Elles peuvent prendre plusieurs formes: le management d’autres gestionnaires, sachant que d’emblée un gestionnaire fonctionne en liaison avec une assistante ou un assistant et avec un comptable et que la dimension managériale est indissociable de sa fonction, mais aussi la possibilité de gérer des immeubles plus complexes ou plus importants, et d’ailleurs de voir son portefeuille allégé dans ce cas pour permettre une plus grande attention à des situations plus exigeantes. On sait également que le métier de syndic conduit à la direction de cabinets plus que les autres métiers: par sa complétude, il prépare parfaitement à la pluridisciplinarité demandée à un patron et aux qualités attendues de calme et de solidité nerveuse. Cela non plus, on ne le dit pas à ceux qui pensent à cette profession: ils entrent véritablement dans un parcours.

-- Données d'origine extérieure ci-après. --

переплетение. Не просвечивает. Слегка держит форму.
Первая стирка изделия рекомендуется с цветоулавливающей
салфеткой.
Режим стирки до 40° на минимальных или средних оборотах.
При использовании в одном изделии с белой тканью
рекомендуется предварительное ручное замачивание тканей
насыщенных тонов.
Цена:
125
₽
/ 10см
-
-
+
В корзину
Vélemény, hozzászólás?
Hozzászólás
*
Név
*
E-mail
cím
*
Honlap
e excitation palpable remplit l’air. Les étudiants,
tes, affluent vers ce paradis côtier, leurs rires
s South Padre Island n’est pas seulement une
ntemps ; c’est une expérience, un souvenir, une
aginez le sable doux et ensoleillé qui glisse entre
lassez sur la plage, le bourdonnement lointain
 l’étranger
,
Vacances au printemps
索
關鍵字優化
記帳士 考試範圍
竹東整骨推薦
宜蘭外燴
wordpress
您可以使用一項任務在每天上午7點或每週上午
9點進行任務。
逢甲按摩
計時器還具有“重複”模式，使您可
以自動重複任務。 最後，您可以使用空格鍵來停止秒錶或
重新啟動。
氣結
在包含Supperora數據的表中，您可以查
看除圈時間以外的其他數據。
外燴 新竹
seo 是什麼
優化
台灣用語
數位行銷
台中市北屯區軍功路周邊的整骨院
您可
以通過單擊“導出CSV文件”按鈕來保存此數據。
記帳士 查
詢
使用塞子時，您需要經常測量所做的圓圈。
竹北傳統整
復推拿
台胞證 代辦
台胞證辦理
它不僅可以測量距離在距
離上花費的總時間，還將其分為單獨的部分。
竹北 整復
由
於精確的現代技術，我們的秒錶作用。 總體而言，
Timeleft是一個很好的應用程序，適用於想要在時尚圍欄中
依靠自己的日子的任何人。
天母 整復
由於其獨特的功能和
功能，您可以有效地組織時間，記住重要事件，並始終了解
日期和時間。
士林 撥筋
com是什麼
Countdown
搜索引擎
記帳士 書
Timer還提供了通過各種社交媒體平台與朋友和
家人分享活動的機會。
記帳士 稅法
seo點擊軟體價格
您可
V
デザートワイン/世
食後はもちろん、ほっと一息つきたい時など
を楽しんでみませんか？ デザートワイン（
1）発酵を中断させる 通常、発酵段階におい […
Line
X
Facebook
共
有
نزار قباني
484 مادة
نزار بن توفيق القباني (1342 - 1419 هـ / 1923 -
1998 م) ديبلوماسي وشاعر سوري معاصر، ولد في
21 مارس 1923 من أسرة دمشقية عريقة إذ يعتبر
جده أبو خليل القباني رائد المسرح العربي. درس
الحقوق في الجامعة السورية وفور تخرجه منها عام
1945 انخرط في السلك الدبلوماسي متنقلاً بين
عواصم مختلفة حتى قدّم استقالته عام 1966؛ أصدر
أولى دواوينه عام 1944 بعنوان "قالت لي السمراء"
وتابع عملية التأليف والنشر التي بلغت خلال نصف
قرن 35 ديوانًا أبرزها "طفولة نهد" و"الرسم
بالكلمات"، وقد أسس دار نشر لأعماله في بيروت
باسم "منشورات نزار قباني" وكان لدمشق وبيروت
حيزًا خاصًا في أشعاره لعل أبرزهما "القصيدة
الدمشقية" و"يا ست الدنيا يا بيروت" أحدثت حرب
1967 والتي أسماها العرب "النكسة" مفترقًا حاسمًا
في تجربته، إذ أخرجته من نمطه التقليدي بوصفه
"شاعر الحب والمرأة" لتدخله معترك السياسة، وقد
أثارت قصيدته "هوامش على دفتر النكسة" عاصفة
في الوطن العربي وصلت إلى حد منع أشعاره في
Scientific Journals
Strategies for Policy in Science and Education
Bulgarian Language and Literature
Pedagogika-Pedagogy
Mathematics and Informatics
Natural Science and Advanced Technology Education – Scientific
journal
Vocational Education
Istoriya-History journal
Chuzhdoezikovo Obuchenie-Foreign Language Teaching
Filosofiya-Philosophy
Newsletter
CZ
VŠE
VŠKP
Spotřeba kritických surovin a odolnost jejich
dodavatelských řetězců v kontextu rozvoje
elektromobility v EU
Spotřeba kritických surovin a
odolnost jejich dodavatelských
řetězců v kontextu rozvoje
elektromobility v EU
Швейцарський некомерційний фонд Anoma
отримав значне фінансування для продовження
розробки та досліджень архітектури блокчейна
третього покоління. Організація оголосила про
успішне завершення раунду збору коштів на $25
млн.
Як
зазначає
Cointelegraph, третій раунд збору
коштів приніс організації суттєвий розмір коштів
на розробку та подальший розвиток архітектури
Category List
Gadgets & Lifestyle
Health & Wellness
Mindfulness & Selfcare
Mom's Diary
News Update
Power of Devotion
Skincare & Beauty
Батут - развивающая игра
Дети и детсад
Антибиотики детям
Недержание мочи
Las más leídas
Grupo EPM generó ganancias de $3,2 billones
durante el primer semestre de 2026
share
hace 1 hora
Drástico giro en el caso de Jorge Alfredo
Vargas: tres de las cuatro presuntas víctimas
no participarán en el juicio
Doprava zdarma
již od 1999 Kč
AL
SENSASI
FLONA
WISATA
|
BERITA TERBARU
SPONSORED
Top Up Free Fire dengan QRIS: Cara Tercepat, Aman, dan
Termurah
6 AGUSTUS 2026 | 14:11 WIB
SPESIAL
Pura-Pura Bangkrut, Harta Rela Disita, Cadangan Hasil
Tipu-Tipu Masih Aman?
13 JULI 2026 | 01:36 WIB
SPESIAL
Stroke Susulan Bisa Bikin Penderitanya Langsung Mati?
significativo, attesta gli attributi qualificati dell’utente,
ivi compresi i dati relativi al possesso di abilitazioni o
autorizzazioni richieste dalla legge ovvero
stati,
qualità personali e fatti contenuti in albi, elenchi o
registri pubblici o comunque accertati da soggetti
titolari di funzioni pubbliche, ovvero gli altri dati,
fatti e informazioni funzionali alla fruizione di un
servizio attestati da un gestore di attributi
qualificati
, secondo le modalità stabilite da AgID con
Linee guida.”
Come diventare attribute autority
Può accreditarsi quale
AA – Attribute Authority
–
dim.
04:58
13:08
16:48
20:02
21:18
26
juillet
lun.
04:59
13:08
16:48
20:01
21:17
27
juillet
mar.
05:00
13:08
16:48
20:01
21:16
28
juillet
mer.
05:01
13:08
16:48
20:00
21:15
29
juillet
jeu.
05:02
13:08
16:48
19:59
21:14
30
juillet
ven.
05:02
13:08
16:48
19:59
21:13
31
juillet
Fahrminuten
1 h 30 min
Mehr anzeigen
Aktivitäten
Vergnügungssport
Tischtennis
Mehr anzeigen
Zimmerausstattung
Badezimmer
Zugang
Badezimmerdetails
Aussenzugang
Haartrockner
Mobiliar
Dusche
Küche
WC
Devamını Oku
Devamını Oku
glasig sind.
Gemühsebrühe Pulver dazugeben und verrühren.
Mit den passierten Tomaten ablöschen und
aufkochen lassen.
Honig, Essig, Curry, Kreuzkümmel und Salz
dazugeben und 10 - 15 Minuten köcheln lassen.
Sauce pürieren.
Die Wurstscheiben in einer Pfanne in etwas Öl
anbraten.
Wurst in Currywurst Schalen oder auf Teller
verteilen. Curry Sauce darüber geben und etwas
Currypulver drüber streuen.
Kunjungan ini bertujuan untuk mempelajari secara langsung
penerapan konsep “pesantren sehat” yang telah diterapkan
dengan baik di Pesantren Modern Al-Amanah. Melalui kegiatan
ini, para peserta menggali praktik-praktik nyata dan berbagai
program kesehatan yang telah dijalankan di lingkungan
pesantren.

Il se vérifie même que les gestionnaires de copropriété restent dans le métier et y font carrière. Leur attachement à leur métier est sans doute l’un des plus forts entre tous les métiers de l’immobilier. C’est bien une preuve de plus que les vertus l’emportent sur les pesanteurs. Pourtant, à ce stade, les cabinets doivent progresser dans leur gestion des ressources humaines, encore archaïque ou insuffisamment moderne, fût-ce au sein des grandes enseignes et des groupes nationaux. Plusieurs problèmes. Les talents qui méritent progression ne sont pas assez détectés et valorisés, poussant des gestionnaires à changer d’entreprise. Les copropriétés se plaignent de ce turn over. On confie volontiers aux moins expérimentés des immeubles délicats à gérer, au risque de les écœurer, ou des portefeuilles trop lourds en nombres d’immeubles. À cet égard, on ne peut passer sous silence un embarras majeur, la croissance externe effrénée des cabinets, notamment les leaders: ils rachètent des cabinets de taille moyenne, rationalisent leur gestion et peuvent être conduits à alourdir les portefeuilles de gestionnaires encore juniors, en courant le risque de les gâcher. Plusieurs l’ont réalisé et s’efforcent d’éviter cet écueil, contrepartie dangereuse de leur dynamisme dans le développement. Enfin, le soutien et la formation psychologiques sont souvent absents, alors qu’on sait que ces collaborateurs sont dans la gestion de crise et des tensions quasi-permanente. On le présente comme un défaut de la profession, quand c’est consubstantiel de la fonction, et qu’il faut par conséquent s’équiper pour le traiter et le dépasser.